Task details: Return the lines below that carry the word "szigetek".

____ Records for processing

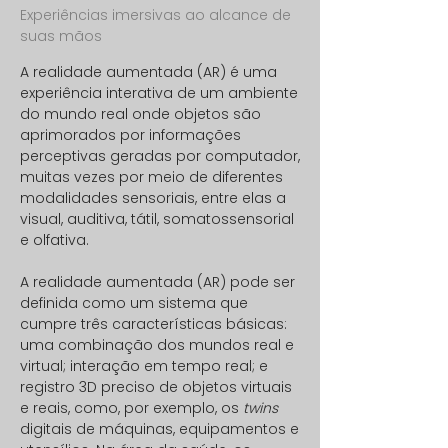
Experiências imersivas ao alcance de
suas mãos
A realidade aumentada (AR) é uma
experiência interativa de um ambiente
do mundo real onde objetos são
aprimorados por informações
perceptivas geradas por computador,
muitas vezes por meio de diferentes
modalidades sensoriais, entre elas a
visual, auditiva, tátil, somatossensorial
e olfativa.
A realidade aumentada (AR) pode ser
definida como um sistema que
cumpre três características básicas:
uma combinação dos mundos real e
virtual; interação em tempo real; e
registro 3D preciso de objetos virtuais
e reais, como, por exemplo, os
twins
digitais de máquinas, equipamentos e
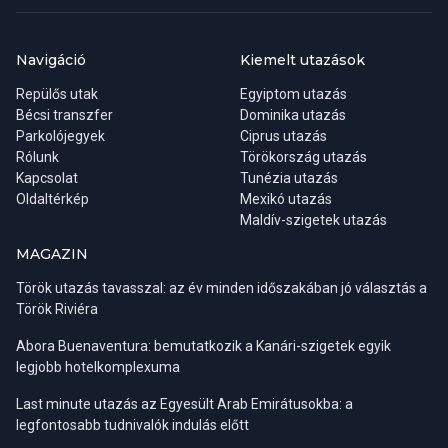
Navigáció
Kiemelt utazások
Repülős utak
Egyiptom utazás
Bécsi transzfer
Dominika utazás
Parkolójegyek
Ciprus utazás
Rólunk
Törökország utazás
Kapcsolat
Tunézia utazás
Oldaltérkép
Mexikó utazás
Maldív-szigetek utazás
MAGAZIN
Török utazás tavasszal: az év minden időszakában jó választás a
Török Riviéra
Abora Buenaventura: bemutatkozik a Kanári-szigetek egyik
legjobb hotelkomplexuma
Last minute utazás az Egyesült Arab Emirátusokba: a
legfontosabb tudnivalók indulás előtt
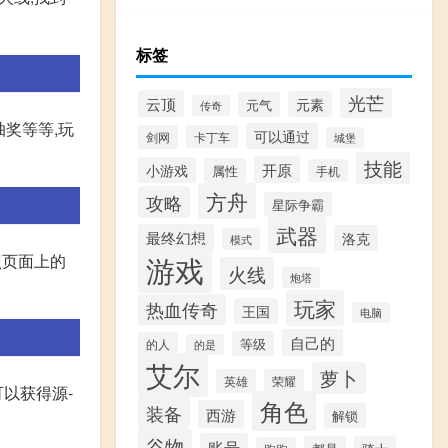
标签
光芒
云顶
元素
元气
传奇
抽奖等等,玩
可以通过
剑网
卡丁车
城堡
技能
开原
小游戏
属性
手机
方舟
攻略
星际争霸
武器
最终幻想
洛克
模式
游戏
照页面上的
火线
炮塔
玩家
热血传奇
王国
电脑
自己的
等级
的人
的是
艾尔
萝卜
英雄
荣耀
可以获得源-
角色
装备
西游
解锁
谷物
账号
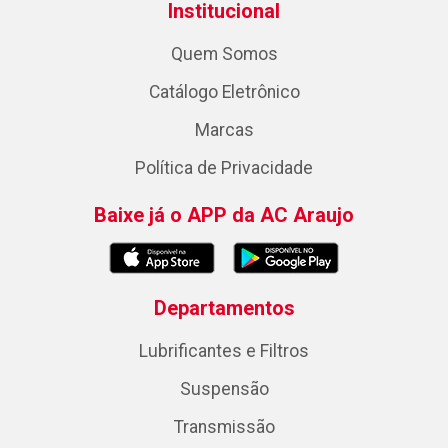
Institucional
Quem Somos
Catálogo Eletrônico
Marcas
Política de Privacidade
Baixe já o APP da AC Araujo
Departamentos
Lubrificantes e Filtros
Suspensão
Transmissão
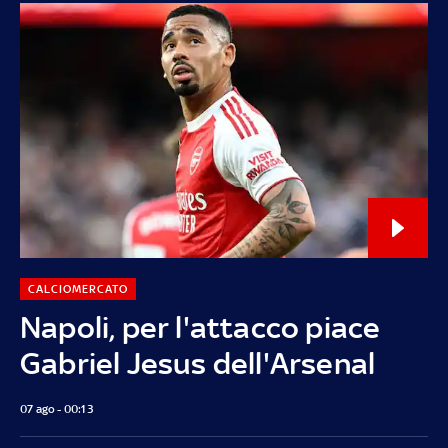
CALCIOMERCATO
Napoli, per l'attacco piace
Gabriel Jesus dell'Arsenal
07 ago - 00:13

________

Task output:
Maldív-szigetek utazás
Abora Buenaventura: bemutatkozik a Kanári-szigetek egyik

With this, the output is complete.